* [Problem to work on]:
From the line containing "What is the bounding box of the crown" through the last line of the records, print every line exactly and nothing more.

Stored items
::::

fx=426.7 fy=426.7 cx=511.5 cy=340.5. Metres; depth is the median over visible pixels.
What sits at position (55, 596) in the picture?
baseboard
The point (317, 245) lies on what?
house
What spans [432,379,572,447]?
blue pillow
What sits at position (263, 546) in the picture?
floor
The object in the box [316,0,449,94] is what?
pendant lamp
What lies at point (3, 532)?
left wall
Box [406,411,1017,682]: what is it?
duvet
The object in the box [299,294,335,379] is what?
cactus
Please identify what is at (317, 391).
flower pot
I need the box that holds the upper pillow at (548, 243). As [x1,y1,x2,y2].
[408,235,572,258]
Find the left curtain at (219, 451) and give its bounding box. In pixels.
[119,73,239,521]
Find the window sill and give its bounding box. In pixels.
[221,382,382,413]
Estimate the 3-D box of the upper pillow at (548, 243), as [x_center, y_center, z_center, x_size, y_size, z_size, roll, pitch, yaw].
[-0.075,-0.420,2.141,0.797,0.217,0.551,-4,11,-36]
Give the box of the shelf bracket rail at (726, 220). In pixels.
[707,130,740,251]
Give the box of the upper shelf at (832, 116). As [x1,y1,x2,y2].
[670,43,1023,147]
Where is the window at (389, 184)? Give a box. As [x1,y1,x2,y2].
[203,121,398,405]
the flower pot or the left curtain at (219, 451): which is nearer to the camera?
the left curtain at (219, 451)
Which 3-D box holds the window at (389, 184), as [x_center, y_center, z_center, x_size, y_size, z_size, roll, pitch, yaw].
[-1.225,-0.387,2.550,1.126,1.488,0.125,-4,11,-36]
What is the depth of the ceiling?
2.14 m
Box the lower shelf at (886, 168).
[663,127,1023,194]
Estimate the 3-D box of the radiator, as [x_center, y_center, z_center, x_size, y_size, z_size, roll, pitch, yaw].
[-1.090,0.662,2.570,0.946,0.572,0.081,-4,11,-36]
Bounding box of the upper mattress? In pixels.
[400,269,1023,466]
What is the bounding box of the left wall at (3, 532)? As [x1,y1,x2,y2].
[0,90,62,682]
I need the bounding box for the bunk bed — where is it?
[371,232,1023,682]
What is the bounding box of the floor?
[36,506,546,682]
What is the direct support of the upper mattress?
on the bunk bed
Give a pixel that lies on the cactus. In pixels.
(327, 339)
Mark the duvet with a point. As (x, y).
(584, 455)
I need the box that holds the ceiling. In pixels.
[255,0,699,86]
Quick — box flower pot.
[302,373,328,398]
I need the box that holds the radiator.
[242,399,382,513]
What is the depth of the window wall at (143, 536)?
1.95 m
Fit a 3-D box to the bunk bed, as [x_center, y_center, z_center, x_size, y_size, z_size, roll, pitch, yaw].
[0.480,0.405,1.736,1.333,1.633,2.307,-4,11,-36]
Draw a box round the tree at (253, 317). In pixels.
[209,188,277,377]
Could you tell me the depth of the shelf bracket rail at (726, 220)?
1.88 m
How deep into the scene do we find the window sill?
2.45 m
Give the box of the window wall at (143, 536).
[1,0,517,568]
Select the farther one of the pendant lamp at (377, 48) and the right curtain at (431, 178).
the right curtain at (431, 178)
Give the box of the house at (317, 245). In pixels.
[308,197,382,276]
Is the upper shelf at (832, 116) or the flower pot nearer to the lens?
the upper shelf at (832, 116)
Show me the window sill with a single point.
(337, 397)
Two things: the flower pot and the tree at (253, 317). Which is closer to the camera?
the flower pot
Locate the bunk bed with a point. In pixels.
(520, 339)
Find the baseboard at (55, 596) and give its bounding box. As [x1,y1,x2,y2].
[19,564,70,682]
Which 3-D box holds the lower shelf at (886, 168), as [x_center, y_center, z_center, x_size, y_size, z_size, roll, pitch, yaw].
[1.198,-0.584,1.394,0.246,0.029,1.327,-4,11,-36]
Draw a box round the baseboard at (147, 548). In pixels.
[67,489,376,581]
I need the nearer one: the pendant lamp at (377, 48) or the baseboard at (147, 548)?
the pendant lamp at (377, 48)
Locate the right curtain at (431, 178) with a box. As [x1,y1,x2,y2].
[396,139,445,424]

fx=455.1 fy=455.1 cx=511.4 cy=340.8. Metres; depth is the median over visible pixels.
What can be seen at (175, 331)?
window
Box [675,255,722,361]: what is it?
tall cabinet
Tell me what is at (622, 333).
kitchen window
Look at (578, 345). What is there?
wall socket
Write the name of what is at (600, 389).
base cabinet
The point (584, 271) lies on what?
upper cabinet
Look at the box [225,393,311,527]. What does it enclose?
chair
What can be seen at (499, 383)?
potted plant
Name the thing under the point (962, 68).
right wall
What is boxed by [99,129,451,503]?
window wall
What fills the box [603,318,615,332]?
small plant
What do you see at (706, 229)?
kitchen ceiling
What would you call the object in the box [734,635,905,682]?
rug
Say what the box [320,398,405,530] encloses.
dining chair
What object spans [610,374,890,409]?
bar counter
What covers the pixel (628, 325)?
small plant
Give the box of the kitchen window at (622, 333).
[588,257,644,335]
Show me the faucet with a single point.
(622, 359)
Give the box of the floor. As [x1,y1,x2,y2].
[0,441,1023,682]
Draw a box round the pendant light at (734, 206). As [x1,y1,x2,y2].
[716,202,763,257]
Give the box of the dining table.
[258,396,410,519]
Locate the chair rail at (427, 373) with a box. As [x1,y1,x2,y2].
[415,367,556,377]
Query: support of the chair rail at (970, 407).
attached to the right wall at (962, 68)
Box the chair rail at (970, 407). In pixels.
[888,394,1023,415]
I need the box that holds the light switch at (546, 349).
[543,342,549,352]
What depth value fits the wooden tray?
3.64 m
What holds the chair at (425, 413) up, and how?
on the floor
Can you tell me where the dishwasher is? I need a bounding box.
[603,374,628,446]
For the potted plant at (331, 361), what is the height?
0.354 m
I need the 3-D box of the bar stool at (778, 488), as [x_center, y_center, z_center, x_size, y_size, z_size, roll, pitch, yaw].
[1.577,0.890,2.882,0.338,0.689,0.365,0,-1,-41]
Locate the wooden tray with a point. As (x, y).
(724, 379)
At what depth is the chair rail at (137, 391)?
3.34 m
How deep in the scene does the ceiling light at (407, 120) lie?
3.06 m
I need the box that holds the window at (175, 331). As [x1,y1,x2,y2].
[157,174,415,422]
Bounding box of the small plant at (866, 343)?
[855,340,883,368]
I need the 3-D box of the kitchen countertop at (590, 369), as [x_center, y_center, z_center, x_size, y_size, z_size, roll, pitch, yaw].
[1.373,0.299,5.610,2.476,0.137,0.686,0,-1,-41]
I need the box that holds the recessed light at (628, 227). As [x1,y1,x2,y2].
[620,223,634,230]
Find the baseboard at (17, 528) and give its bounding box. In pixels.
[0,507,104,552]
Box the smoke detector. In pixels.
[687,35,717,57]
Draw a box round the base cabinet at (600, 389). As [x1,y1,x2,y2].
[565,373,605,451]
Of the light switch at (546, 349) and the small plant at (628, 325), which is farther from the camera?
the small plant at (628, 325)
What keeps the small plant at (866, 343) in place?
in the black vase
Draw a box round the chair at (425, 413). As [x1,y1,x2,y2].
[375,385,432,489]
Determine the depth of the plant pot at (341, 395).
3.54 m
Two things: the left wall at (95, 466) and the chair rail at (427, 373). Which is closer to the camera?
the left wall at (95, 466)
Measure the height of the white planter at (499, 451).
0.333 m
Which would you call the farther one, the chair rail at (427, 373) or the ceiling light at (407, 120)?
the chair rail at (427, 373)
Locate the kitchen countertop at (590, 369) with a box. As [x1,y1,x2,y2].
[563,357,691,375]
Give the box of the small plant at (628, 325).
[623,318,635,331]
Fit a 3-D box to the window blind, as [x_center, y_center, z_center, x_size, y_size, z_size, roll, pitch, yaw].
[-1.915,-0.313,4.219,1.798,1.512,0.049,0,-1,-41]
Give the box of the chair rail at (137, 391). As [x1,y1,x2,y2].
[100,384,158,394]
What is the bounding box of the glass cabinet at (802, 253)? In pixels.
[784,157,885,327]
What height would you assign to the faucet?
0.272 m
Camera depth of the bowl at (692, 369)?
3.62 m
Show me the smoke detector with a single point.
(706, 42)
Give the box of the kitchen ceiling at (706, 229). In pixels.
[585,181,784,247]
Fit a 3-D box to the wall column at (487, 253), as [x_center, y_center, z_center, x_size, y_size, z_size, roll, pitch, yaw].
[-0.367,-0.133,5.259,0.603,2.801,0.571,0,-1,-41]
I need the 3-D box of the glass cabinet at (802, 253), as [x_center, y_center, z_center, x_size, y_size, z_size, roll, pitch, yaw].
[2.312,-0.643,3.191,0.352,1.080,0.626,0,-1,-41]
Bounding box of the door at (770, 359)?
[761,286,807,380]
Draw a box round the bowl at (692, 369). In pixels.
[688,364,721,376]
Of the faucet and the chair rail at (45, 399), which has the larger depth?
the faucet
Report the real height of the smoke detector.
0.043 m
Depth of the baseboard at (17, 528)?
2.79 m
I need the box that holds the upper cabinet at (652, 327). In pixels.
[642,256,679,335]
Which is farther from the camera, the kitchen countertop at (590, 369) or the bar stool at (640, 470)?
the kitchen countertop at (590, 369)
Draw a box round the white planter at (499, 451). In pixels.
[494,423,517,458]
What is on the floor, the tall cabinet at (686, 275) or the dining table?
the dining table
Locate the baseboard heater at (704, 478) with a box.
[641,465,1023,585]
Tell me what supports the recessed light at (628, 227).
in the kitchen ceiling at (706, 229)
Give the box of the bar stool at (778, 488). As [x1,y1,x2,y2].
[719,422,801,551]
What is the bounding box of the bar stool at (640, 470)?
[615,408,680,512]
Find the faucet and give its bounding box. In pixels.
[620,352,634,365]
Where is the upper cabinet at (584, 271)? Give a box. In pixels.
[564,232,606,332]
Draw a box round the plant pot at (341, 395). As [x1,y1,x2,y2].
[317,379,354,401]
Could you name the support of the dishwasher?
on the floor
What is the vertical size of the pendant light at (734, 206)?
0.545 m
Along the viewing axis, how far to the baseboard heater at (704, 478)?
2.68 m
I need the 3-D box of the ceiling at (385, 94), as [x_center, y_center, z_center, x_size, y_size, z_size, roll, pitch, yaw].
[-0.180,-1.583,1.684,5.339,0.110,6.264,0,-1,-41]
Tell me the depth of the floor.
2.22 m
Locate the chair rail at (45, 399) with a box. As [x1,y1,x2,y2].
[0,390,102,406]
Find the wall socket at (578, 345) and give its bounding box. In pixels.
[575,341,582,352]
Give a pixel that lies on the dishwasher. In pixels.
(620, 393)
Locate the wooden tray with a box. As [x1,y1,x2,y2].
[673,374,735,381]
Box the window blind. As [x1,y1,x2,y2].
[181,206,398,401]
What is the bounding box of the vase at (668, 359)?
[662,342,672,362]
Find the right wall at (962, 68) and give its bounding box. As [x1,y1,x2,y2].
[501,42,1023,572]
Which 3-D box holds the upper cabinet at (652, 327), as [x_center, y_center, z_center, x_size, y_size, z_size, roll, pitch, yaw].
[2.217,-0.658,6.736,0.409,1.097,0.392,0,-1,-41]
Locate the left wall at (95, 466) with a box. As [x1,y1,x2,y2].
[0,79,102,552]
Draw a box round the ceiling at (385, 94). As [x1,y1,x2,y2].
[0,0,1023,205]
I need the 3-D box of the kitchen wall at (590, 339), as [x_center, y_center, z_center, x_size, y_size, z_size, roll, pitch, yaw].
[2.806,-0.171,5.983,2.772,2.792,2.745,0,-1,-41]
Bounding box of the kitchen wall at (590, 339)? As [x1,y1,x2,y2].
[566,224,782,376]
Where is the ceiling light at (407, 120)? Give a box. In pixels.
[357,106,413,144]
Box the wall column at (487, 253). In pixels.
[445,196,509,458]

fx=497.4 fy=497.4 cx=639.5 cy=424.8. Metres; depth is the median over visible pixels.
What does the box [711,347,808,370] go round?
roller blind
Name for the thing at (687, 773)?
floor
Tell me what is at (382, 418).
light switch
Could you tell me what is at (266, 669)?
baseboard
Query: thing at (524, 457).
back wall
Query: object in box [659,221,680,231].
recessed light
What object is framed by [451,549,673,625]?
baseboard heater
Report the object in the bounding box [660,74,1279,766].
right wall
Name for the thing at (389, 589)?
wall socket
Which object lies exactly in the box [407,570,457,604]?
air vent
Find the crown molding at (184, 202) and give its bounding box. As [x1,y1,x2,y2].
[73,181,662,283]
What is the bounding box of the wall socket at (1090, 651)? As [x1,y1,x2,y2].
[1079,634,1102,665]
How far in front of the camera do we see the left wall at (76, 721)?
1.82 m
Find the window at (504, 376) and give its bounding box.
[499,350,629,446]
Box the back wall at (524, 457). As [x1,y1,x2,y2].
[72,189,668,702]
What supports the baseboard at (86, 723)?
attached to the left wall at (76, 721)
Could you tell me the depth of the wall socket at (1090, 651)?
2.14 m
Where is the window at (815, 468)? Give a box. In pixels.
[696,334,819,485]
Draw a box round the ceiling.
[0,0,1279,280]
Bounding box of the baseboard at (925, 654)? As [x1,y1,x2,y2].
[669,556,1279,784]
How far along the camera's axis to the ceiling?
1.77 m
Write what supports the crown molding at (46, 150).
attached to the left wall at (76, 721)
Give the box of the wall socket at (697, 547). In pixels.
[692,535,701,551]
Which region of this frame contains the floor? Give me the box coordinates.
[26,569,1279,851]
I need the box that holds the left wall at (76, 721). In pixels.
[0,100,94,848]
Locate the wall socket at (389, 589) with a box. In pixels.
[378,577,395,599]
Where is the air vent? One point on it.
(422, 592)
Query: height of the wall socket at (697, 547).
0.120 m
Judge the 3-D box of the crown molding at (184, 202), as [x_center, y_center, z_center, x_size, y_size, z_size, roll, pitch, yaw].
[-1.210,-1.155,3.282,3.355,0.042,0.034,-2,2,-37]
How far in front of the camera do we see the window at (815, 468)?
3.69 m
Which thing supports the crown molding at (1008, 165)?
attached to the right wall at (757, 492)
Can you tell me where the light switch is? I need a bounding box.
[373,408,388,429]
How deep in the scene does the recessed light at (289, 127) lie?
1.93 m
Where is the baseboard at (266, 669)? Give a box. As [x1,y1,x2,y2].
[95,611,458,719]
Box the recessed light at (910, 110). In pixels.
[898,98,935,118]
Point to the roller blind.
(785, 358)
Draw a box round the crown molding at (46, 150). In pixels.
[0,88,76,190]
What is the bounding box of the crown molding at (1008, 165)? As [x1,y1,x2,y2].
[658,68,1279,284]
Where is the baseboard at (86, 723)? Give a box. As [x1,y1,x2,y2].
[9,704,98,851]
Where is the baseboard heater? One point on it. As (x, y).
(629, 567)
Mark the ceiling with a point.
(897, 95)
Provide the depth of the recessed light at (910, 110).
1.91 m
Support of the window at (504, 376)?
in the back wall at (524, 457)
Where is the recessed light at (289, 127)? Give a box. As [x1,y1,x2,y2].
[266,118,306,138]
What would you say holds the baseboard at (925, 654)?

::::

* [Completed task]:
What is the bounding box of the crown molding at (1008, 165)? As [x1,y1,x2,y2].
[658,68,1279,284]
Where is the baseboard at (86, 723)? Give a box. As [x1,y1,x2,y2].
[9,704,98,851]
Where is the baseboard heater? One point on it. As (x, y).
(629, 567)
Mark the ceiling with a point.
(897, 95)
Provide the depth of the recessed light at (910, 110).
1.91 m
Support of the window at (504, 376)?
in the back wall at (524, 457)
Where is the recessed light at (289, 127)? Give a box. As [x1,y1,x2,y2].
[266,118,306,138]
What would you say holds the baseboard at (925, 654)?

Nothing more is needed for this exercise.